According to World Bank estimates, internet users in Africa account for only 10.9 percent of the total population of Africa nowadays. There are vastly complex problems [hampering internet access] such as lack of wireline infrastructure, low penetration of computers, and the demographics are such that most of the people are in rural areas where there is lack of adequate infrastructure.

Africa-Australia Infrastructure Conference will present business/investment opportunities in participating countries in areas such as:

  • Power sector PPPs, assets concessions, acquisitions, bonds and loans among others
  • Construction of Natural Gas transmission and distribution networks and storage facilities
  • Operations and management of power stations and transmission infrastructure in ROM, ROT and O& M contracts
  • Greenfield projects in gas, wind farm, solar and coal-fired power generation
  • Work force capacity-building training opportunities among many others.

Oil & Gas

Oil & GasThe International Energy Agency (IEA) had projected that about $17 trillion of new investments would be needed between now and 2025 in the emerging and developing economies, out of which $8 trillion is expected to be in Africa.

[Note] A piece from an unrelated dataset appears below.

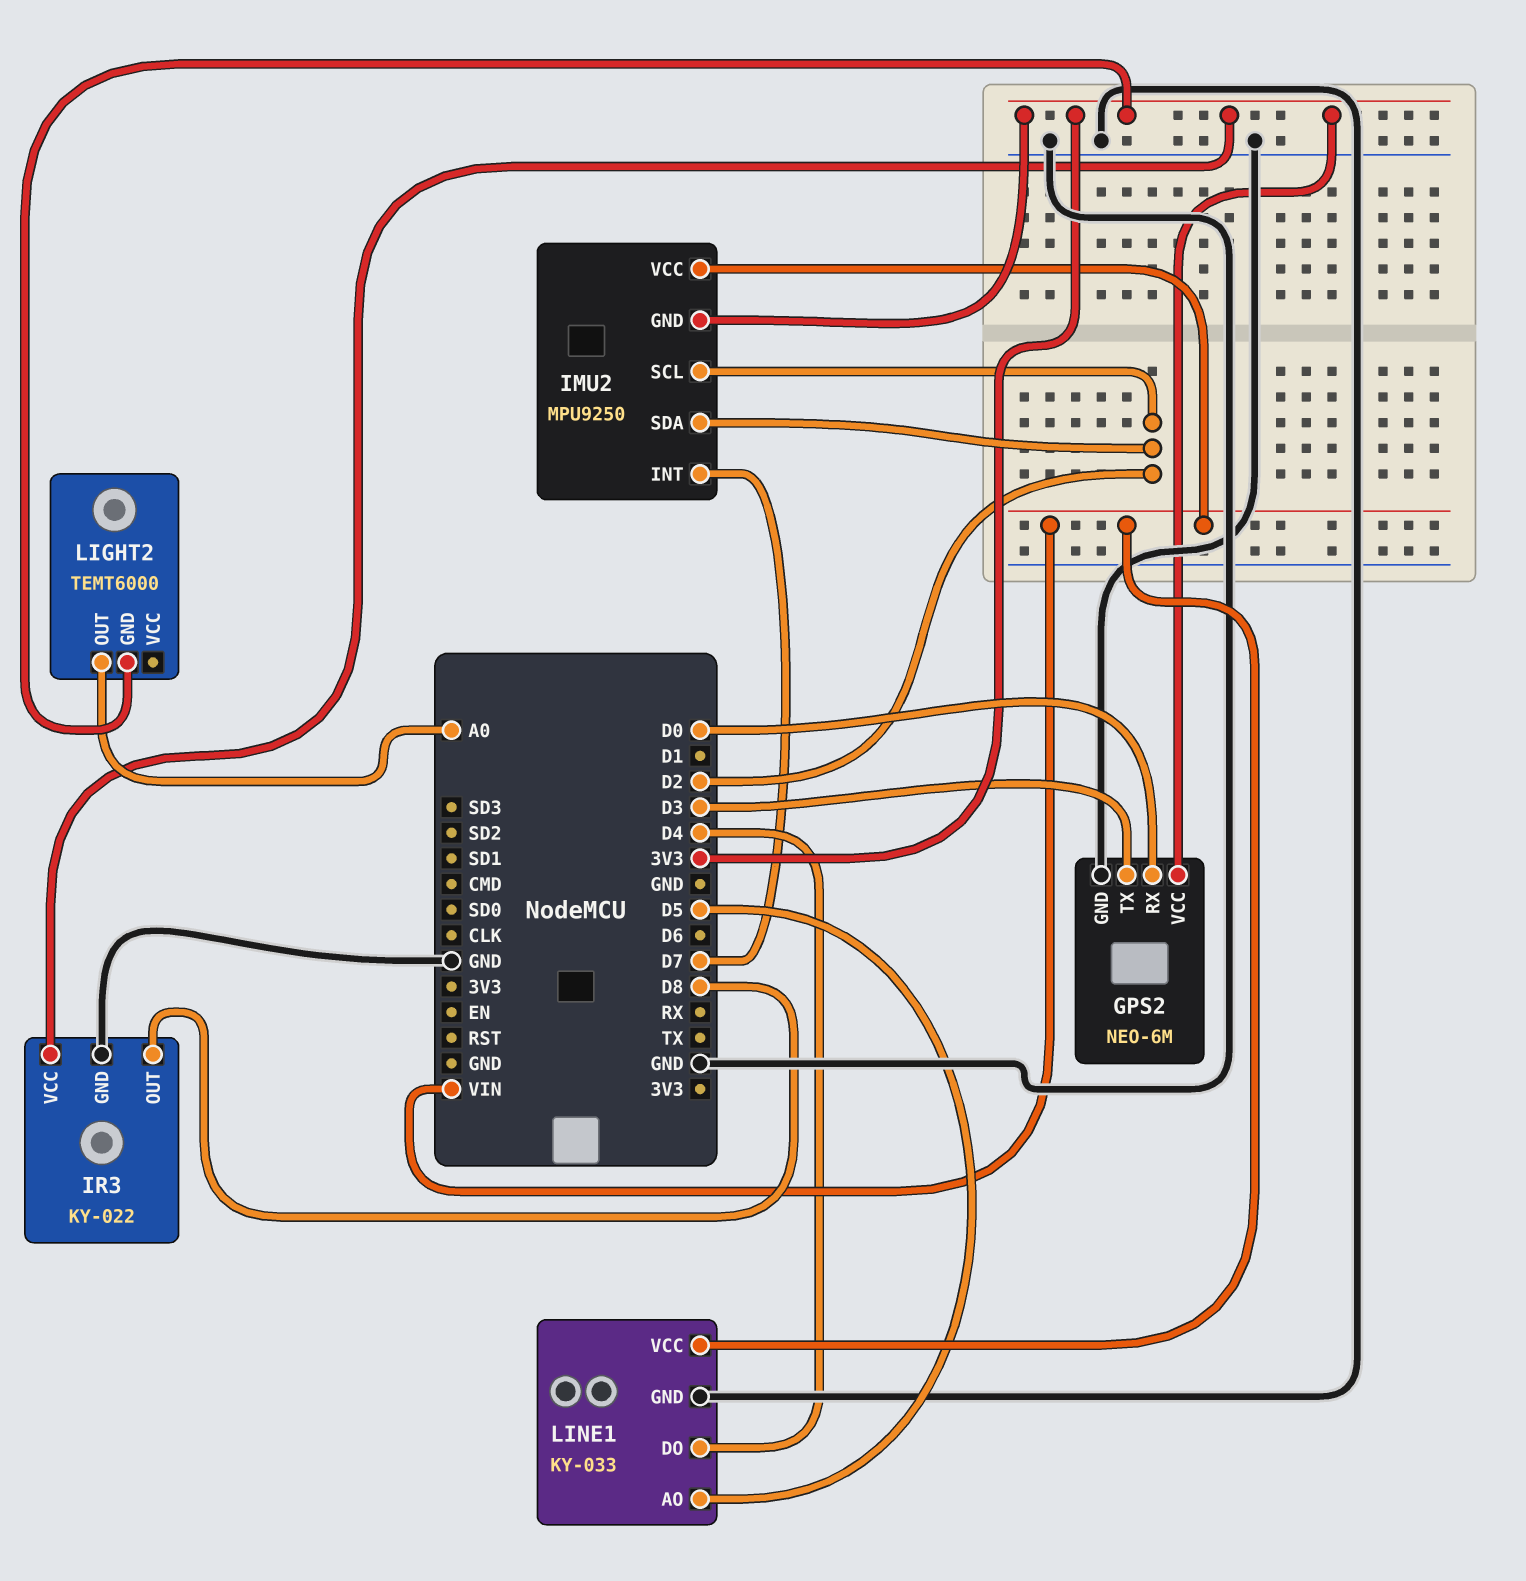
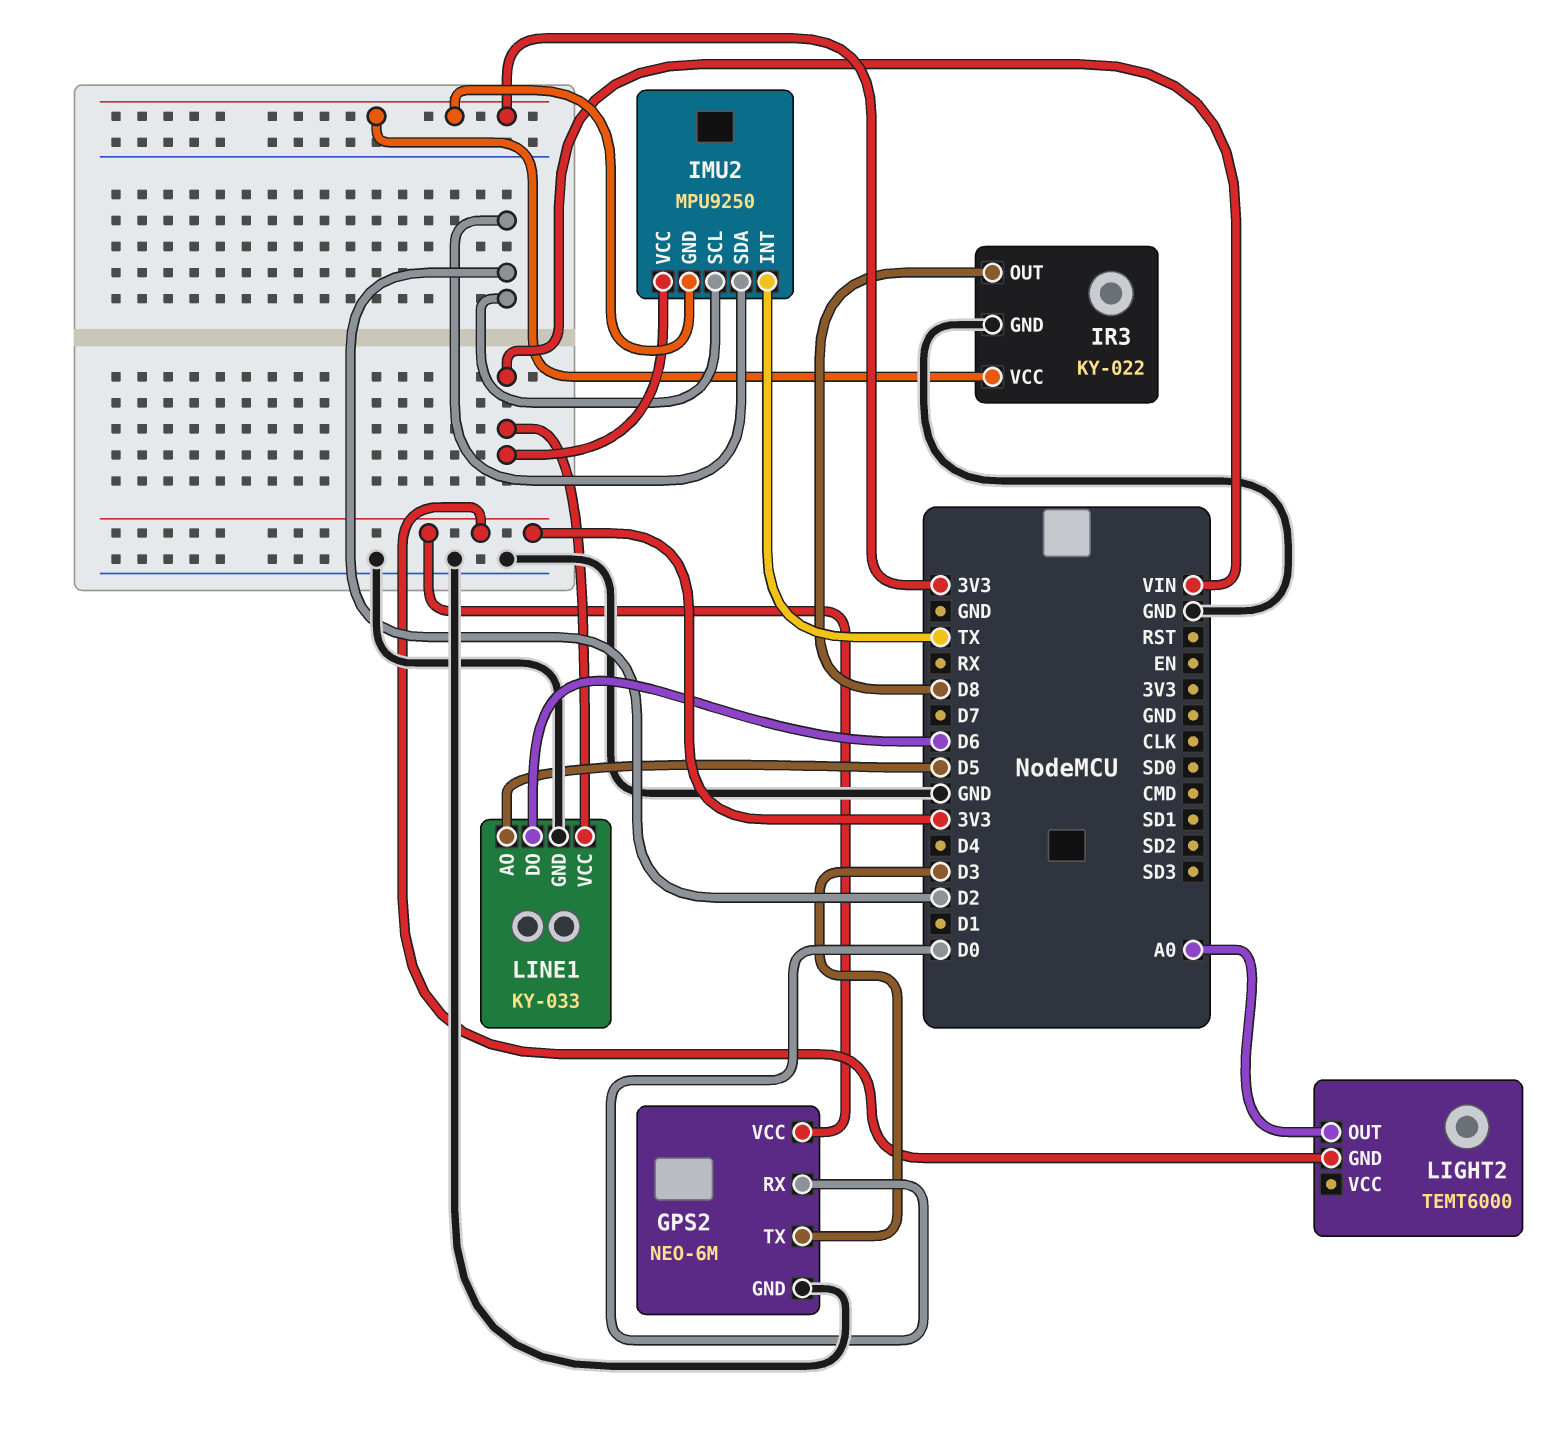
IMU2 pin INT: D7 -> TX
LINE1 pin DO: D4 -> D6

The Africa Petroleum Producers Association (APPA) is currently seeking to analyse and generate ideas on the role financial institutions can play in developing the oil and gas industry in Africa with respect to financing investment projects through several ways.  Aside from providing credit facilities to strategic projects, financial institutions could take equity positions in oil and gas projects across Africa.

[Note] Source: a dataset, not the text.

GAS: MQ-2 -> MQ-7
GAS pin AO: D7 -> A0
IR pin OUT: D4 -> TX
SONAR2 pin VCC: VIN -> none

African oil and gas have become important components of the world’s hydrocarbon supply-demand balance.  By 2015, 13 percent of global oil production will take place in Africa, compared with 9 percent in 1998—a 5 percent compound annual growth rate (CAGR).

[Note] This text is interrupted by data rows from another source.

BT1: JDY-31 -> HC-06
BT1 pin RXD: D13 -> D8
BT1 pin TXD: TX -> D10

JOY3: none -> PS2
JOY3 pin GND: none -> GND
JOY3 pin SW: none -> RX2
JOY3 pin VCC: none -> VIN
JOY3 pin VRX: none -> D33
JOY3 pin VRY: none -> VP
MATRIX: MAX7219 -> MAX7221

These developments have thrown up tremendous opportunities for investment in the areas of exploration, production, refining and infrastructure in the oil and gas sector.

The Conference will present opportunities in:

  • Joint financing of strategic oil
  • Co-financing of studies and research projects
  • Pipe laying equipment and services
  • Strategic stocking facilities;
  • Greenfield projects
  • Equipment leasing
  • Work force capacity-building training among others.

Transport

Fast train, South AfricaAccording to a recent report on Africa, published in Infrastructure Investor magazine, African roads, especially regional trade links, are becoming bankable targets for private sector capital. In November 2010, French infrastructure group Eiffage announced that it had closed a 30-year contract to build, finance, maintain and operate a 25-kilometre Greenfield road in Senegal.

On the seafront, opportunities for private sector investments in ports are set to increase steadily, as the continent’s ports are nearing capacity with governments increasingly turning to the private sector to help remedy the capacity gap. In October 2010, the East African Community (EAC) said in a report that the ports of Mombasa, in Kenya, and Dar es Salaam, in Tanzania, are fast approaching their capacity limits. The long-term solution, the report highlighted, would be to upgrade capacity for those ports while developing new ports in both countries.

The inland water transport industry presents growing opportunities in countries such as Nigeria considering its recent dredging of the River Niger and ongoing work on the River Benue that links-up the Northern part of the country.

There have also been a fair number of rail concessions, but the promise many hold is contingent on the ability to overcome certain obstacles.

Africa Australia Conference will present participating African countries with a forum to present opportunities in transport asset concessions such as:

  • Roads
  • Seaports
  • Tunnels
  • Airport  terminals
  • Bridges and
  • Rail.
  • Workforce capacity-building training among others.